Conservatrice de quoi, du reste ? Sarkozy aurait paraît-il réussi à mécontenter tout le monde, le soir de son retour, à propos du mariage homo... A quoi donc s’attendaient nos éternels conservateurs, dont le duc d’Orléans disait que le mot commence mal ? Sarkozy sait déjà qu’ils voteront pour lui ! Le signe ? Ils se sont mis, dès l’annonce de son retour, à lui présenter leurs « exigences » — il en tremble encore ! Qui ne voit que c’est le langage de la défaite ? Car si, comme c’est probable, ils ne réussissent pas à les lui imposer, que feront-ils, au second tour, en cas de duel UMP-PS ? Ils appelleront, éternels « malgré nous » de la vie politique française, à re-voter Sarkozy « quand même » (..comme ils l’avaient fait « quand même » une première fois en 2007, puis une deuxième en 2012). On peut même parier que le revenant se moque d’eux comme de sa première promesse électorale ! A tel point qu’il hésite ouvertement, avec un cynisme qui en dit long sur l’état de décomposition de la parole politique, sur la ligne (droitière ou centriste) qu’il adoptera, avant de les adopter toutes les deux, selon le public auquel il s’adressera, pour ratisser large, comme il l’a fait en 2007 et en 2012. Pourquoi se gênerait-il ? Depuis quarante ans, les électeurs de droite n’ont-ils pas tout avalé ? Immigration, communautarisme, « libération des mœurs », soumission de la France à la « fortune anonyme et vagabonde » (le duc d’Orléans, encore)... Que n’ont-ils accepté, dont ils ont fait leur deuil, avant de passer à l’étape suivante ? Ils se contenteront bien de vagues promesses rancies sur Schengen et le recours au référendum — un comble !
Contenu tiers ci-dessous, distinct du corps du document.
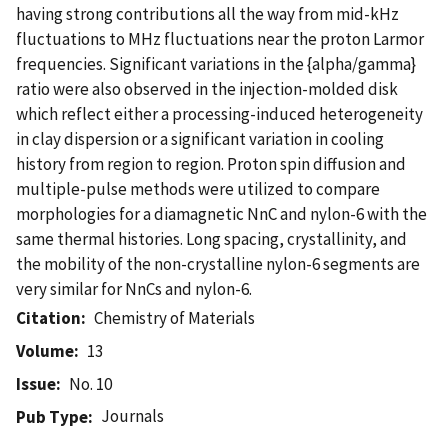
having strong contributions all the way from mid-kHz
fluctuations to MHz fluctuations near the proton Larmor
frequencies. Significant variations in the {alpha/gamma}
ratio were also observed in the injection-molded disk
which reflect either a processing-induced heterogeneity
in clay dispersion or a significant variation in cooling
history from region to region. Proton spin diffusion and
multiple-pulse methods were utilized to compare
morphologies for a diamagnetic NnC and nylon-6 with the
same thermal histories. Long spacing, crystallinity, and
the mobility of the non-crystalline nylon-6 segments are
very similar for NnCs and nylon-6.
Citation
Chemistry of Materials
Volume
13
Issue
No. 10
Journals
Pub Type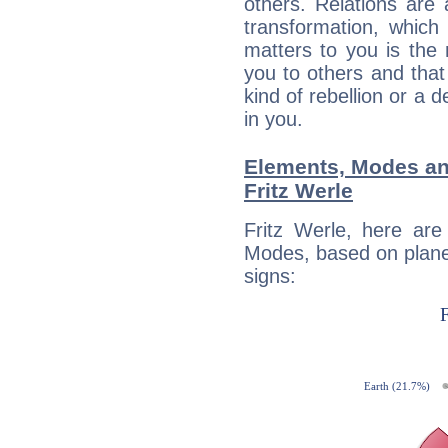
others. Relations are 
transformation, which
matters to you is the
you to others and tha
kind of rebellion or a d
in you.
Elements, Modes an
Fritz Werle
Fritz Werle, here ar
Modes, based on planet
signs: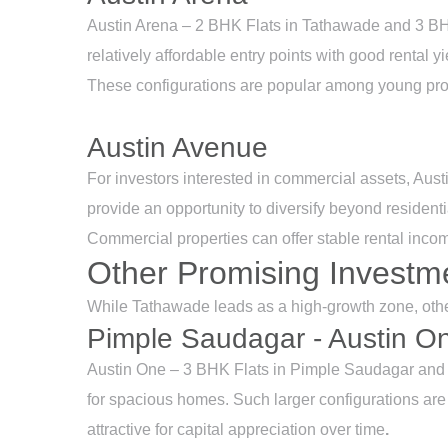
Austin Arena – 2 BHK Flats in Tathawade and 3 BHK 
relatively affordable entry points with good rental yi
These configurations are popular among young prof
Austin Avenue
For investors interested in commercial assets, Aus
provide an opportunity to diversify beyond residentia
Commercial properties can offer stable rental incom
Other Promising Investm
While Tathawade leads as a high-growth zone, other
Pimple Saudagar - Austin O
Austin One – 3 BHK Flats in Pimple Saudagar and 
for spacious homes. Such larger configurations are
attractive for capital appreciation over time
.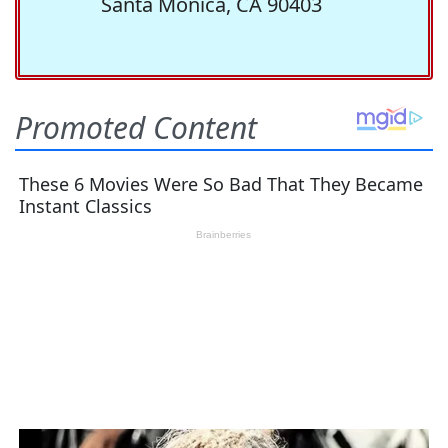
Santa Monica, CA 90403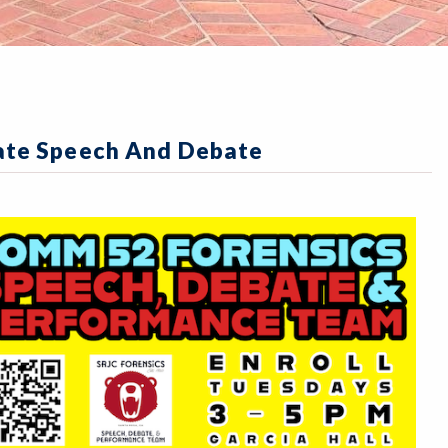
iate Speech And Debate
Voir dans Sarkozy une chance pour faire repartir le pays, c’est avaliser l’imposture. Pour la nomenklatura en place, de « droite » ou de « gauche », la dissolution de notre société est un fait acquis parce qu’elle est nécessaire à la préservation de leur pouvoir. Boutang avait observé que la mission historique de Giscard avait été de pourrir le peuple. Celle de Sarkozy est de le détourner d’un « autre » choix, combien plus radical que le sien et qui sent, mais pour combien de temps encore ?, le soufre. Car la dédiabolisation ne doit pas atteindre le cœur des convictions. Ce diable vrai qu’est la respectabilité politicienne n’attend que cela !
Rien n’est joué, évidemment, mais tout va très vite en république, surtout depuis l’instauration du quinquennat. La campagne pour 2017 n’est-elle pas d’ores et déjà lancée ? C’est dire l’absurdité d’un régime qui précipite les échéances politiques au moment précis où il faudrait pouvoir mettre en œuvre une stratégie de long terme. Il est vrai que c’est Bruxelles et Berlin qui décident de la feuille de route...
Malheureusement, comme le remarquait Maurras, « la République signifie la possibilité permanente du pire mal, du moindre bien » (Mes Idées politiques). Sa logique partisane et oligarchique gâche jusqu’aux meilleurs dévouements, lorsqu’ils s’expriment. Mais rien n’est perdu si nous savons faire la différence.